### Work item
Retype the data exactly, from its first line to the line containing "protected by a", including both, and skip any picture.

*** Task input ***

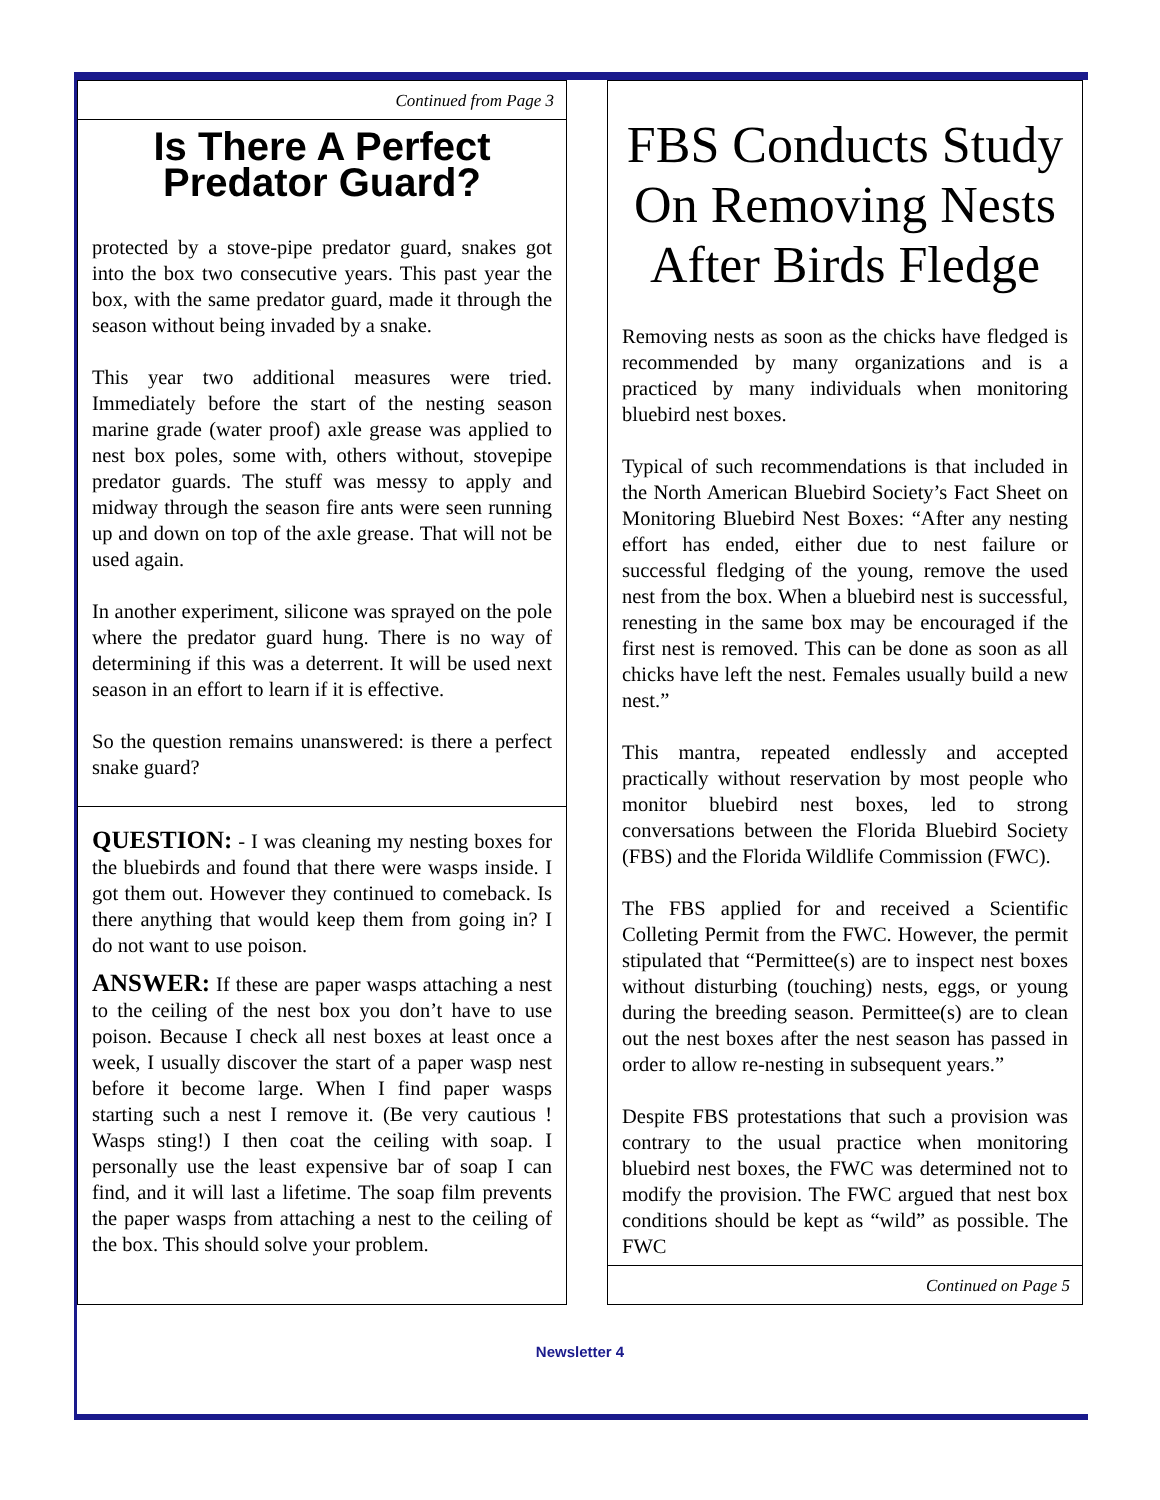Continued from Page 3
Is There A Perfect Predator Guard?
protected by a stove-pipe predator guard, snakes got into the box two consecutive years. This past year the box, with the same predator guard, made it through the season without being invaded by a snake.
This year two additional measures were tried. Immediately before the start of the nesting season marine grade (water proof) axle grease was applied to nest box poles, some with, others without, stovepipe predator guards. The stuff was messy to apply and midway through the season fire ants were seen running up and down on top of the axle grease. That will not be used again.
In another experiment, silicone was sprayed on the pole where the predator guard hung. There is no way of determining if this was a deterrent. It will be used next season in an effort to learn if it is effective.
So the question remains unanswered: is there a perfect snake guard?
QUESTION: - I was cleaning my nesting boxes for the bluebirds and found that there were wasps inside. I got them out. However they continued to comeback. Is there anything that would keep them from going in? I do not want to use poison.
ANSWER: If these are paper wasps attaching a nest to the ceiling of the nest box you don’t have to use poison. Because I check all nest boxes at least once a week, I usually discover the start of a paper wasp nest before it become large. When I find paper wasps starting such a nest I remove it. (Be very cautious ! Wasps sting!) I then coat the ceiling with soap. I personally use the least expensive bar of soap I can find, and it will last a lifetime. The soap film prevents the paper wasps from attaching a nest to the ceiling of the box. This should solve your problem.
FBS Conducts Study On Removing Nests After Birds Fledge
Removing nests as soon as the chicks have fledged is recommended by many organizations and is a practiced by many individuals when monitoring bluebird nest boxes.
Typical of such recommendations is that included in the North American Bluebird Society’s Fact Sheet on Monitoring Bluebird Nest Boxes: “After any nesting effort has ended, either due to nest failure or successful fledging of the young, remove the used nest from the box. When a bluebird nest is successful, renesting in the same box may be encouraged if the first nest is removed. This can be done as soon as all chicks have left the nest. Females usually build a new nest.”
This mantra, repeated endlessly and accepted practically without reservation by most people who monitor bluebird nest boxes, led to strong conversations between the Florida Bluebird Society (FBS) and the Florida Wildlife Commission (FWC).
The FBS applied for and received a Scientific Colleting Permit from the FWC. However, the permit stipulated that “Permittee(s) are to inspect nest boxes without disturbing (touching) nests, eggs, or young during the breeding season. Permittee(s) are to clean out the nest boxes after the nest season has passed in order to allow re-nesting in subsequent years.”
Despite FBS protestations that such a provision was contrary to the usual practice when monitoring bluebird nest boxes, the FWC was determined not to modify the provision. The FWC argued that nest box conditions should be kept as “wild” as possible. The FWC
Continued on Page 5
Newsletter 4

*** End of Task input ***

### Solved exercise
Continued from Page 3
Is There A Perfect Predator Guard?
protected by a stove-pipe predator guard, snakes got into the box two consecutive years. This past year the box, with the same predator guard, made it through the season without being invaded by a snake.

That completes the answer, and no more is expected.